KI- und Claude-Lexikon

Few-Shot Prompting

Few-Shot Prompting ist eine Methode, bei der ein Prompt neben der Aufgabenbeschreibung einige wenige Beispiele für Eingabe und gewünschte Ausgabe enthält. Das KI-Modell erkennt aus den Beispielen Muster in Format, Stil und Entscheidungslogik und überträgt sie auf neue Eingaben.

Auch bekannt als: Few-Shot, Few-Shot-Prompt, Prompting mit Beispielen, One-Shot Prompting

Von Benjamin Barnack · Aktualisiert am

Was ist Few-Shot Prompting?

Few-Shot Prompting ist eine Methode, bei der ein Prompt neben der Aufgabenbeschreibung einige wenige Beispiele für Eingabe und gewünschte Ausgabe enthält. Das KI-Modell erkennt aus den Beispielen Muster in Format, Stil und Entscheidungslogik und überträgt sie auf neue Eingaben.
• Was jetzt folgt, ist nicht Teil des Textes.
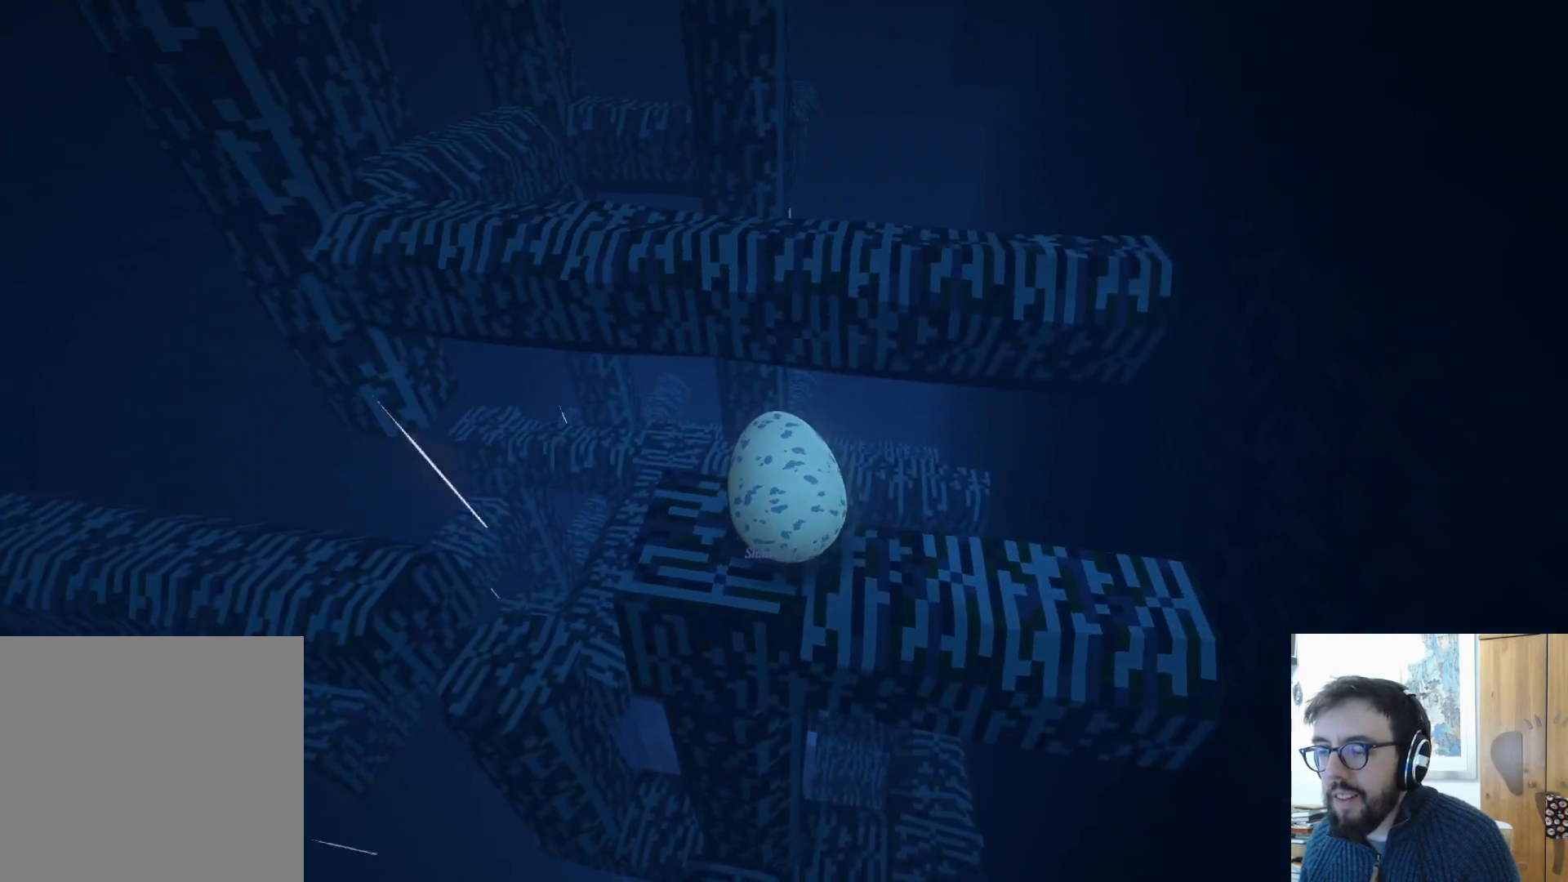
{"buttons": [], "left_stick": "down-left", "right_stick": "down", "events": [[317, "right_stick", "down"], [350, "left_stick", "down-left"]]}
“Few” heißt wenige, “Shot” bezeichnet ein Beispiel. Few-Shot Prompting ist das Gegenstück zum Zero-Shot Prompting, bei dem die Aufgabe nur beschrieben wird. Mit einem einzigen Beispiel spricht man auch von One-Shot Prompting. Alle Varianten haben gemeinsam, dass das Modell dabei nicht trainiert wird. Die Beispiele stehen nur im Prompt und wirken für diese eine Anfrage.

Der Grund, warum die Methode so gut funktioniert: Sprachmodelle sind Mustererkenner. Wer ihnen drei Paare aus Eingabe und Ausgabe zeigt, gibt ihnen mehr Information über die gewünschte Antwort, als eine Beschreibung in Worten je leisten könnte. Ein Beispiel zeigt Tonalität, Länge, Struktur und Entscheidungslogik auf einmal.

Wann Beispiele den Unterschied machen

Few-Shot Prompting lohnt sich in vier Situationen. Erstens bei Klassifizierung: Wenn Anfragen, Dokumente oder Bewertungen festen Kategorien zugeordnet werden sollen, zeigen Beispiele, wo die Grenzen zwischen den Kategorien liegen. Zweitens bei festen Ausgabeformaten: Wenn das Ergebnis in ein System weiterverarbeitet wird, muss das Format exakt stimmen, und ein Beispiel ist eindeutiger als jede Beschreibung.

Drittens bei besonderen Stilvorgaben: Wenn Ihr Unternehmen eine eigene Art zu schreiben hat, die sich schwer beschreiben lässt, zeigen zwei bis drei Beispieltexte mehr als ein Absatz über Tonalität. Viertens bei Automatisierungen: Wenn ein Prompt ohne menschliche Kontrolle über die API oder n8n läuft, erhöhen Beispiele die Zuverlässigkeit, besonders bei kleineren Modellen wie Claude Haiku.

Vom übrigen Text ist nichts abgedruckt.